Transcribe the stretch of entries below from the line with "persoonlijke touch toe" through the line with "The free hiking", exactly and with both ends included; leave out all other lines.

Records provided below:

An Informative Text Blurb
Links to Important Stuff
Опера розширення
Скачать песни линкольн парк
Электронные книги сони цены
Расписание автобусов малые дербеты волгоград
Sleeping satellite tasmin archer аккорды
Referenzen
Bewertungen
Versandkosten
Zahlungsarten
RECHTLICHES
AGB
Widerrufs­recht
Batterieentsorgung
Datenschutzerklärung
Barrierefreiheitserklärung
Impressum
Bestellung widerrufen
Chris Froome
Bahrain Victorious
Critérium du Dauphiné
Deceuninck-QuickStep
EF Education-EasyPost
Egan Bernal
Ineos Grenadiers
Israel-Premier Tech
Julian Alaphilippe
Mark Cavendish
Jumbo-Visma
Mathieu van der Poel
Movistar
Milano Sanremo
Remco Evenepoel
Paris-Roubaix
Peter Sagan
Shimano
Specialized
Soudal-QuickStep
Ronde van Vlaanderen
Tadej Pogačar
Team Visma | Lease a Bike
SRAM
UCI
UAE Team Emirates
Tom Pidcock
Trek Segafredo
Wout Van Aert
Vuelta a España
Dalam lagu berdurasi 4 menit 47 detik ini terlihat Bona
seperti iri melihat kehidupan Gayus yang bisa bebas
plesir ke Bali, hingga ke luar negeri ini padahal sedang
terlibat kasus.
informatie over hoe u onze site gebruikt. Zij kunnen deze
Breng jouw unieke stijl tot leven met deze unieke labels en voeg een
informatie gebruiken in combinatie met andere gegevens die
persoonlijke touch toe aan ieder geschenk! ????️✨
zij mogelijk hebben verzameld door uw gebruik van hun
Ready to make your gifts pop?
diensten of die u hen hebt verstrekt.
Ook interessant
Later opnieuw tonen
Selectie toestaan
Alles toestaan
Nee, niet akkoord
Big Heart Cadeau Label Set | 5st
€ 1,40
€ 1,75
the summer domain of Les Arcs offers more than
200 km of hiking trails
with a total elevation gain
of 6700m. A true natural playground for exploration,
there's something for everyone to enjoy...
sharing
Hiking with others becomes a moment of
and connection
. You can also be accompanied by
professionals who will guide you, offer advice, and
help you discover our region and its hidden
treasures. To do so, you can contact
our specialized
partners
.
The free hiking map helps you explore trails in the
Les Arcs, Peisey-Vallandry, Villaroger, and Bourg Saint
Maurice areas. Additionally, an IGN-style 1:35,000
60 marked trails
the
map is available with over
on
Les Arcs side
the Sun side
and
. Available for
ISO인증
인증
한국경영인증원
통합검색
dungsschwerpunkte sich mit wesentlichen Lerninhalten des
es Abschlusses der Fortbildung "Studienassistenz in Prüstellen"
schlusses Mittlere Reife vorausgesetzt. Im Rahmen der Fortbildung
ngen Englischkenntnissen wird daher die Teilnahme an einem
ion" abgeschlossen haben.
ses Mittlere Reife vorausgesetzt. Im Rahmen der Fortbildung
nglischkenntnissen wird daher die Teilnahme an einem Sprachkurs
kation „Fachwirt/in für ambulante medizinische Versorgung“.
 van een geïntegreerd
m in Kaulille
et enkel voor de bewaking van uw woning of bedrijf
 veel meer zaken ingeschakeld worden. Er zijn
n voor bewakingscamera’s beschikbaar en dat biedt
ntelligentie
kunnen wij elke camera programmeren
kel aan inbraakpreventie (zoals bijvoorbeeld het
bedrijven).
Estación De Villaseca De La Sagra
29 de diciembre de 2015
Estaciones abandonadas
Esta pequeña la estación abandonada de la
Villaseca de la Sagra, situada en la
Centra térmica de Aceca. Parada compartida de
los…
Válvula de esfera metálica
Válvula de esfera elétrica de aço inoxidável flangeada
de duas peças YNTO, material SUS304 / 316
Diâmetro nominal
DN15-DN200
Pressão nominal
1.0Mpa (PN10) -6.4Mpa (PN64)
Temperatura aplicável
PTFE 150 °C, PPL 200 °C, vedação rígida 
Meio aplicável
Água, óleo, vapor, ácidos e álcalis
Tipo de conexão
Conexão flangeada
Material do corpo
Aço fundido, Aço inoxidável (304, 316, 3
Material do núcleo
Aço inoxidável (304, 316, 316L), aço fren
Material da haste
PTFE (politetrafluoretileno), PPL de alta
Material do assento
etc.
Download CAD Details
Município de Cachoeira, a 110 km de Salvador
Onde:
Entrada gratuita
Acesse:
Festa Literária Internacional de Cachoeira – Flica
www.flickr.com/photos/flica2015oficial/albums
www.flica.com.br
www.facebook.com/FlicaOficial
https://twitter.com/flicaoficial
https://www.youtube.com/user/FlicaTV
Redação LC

End of Records provided.
Records provided below:

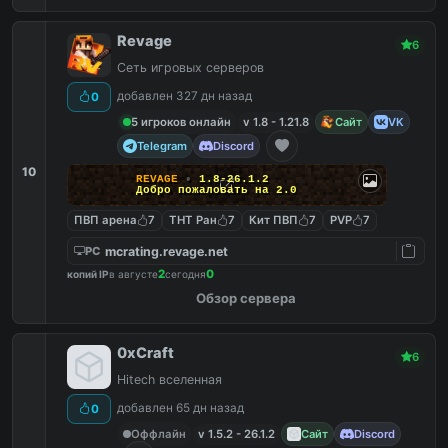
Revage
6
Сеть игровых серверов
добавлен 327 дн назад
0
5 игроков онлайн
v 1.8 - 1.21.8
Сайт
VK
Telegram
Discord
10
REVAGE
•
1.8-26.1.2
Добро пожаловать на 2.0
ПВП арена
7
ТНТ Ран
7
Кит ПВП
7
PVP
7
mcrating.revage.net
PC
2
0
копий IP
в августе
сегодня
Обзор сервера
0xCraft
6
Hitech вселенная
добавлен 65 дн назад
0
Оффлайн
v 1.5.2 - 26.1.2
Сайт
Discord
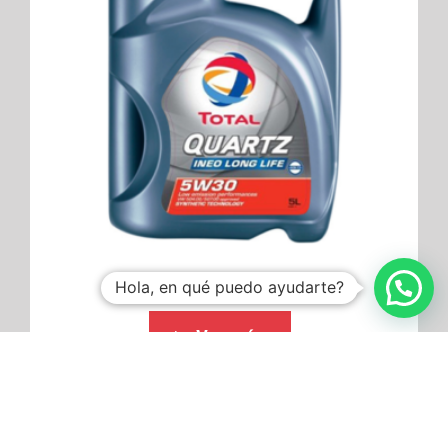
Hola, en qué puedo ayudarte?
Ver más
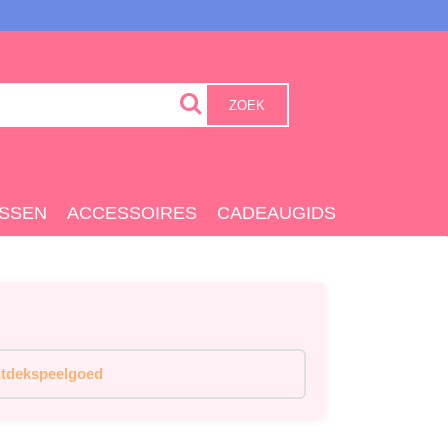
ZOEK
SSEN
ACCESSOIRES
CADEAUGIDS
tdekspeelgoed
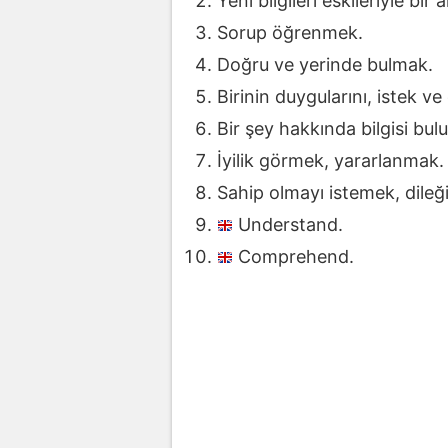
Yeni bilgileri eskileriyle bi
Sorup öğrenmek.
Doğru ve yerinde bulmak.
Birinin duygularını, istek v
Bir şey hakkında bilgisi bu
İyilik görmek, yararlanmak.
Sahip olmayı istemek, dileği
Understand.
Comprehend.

End of Records provided.

## Expected answer:
persoonlijke touch toe aan ieder geschenk! ????️✨
zij mogelijk hebben verzameld door uw gebruik van hun
Ready to make your gifts pop?
diensten of die u hen hebt verstrekt.
Ook interessant
Later opnieuw tonen
Selectie toestaan
Alles toestaan
Nee, niet akkoord
Big Heart Cadeau Label Set | 5st
€ 1,40
€ 1,75
the summer domain of Les Arcs offers more than
200 km of hiking trails
with a total elevation gain
of 6700m. A true natural playground for exploration,
there's something for everyone to enjoy...
sharing
Hiking with others becomes a moment of
and connection
. You can also be accompanied by
professionals who will guide you, offer advice, and
help you discover our region and its hidden
treasures. To do so, you can contact
our specialized
partners
.
The free hiking map helps you explore trails in the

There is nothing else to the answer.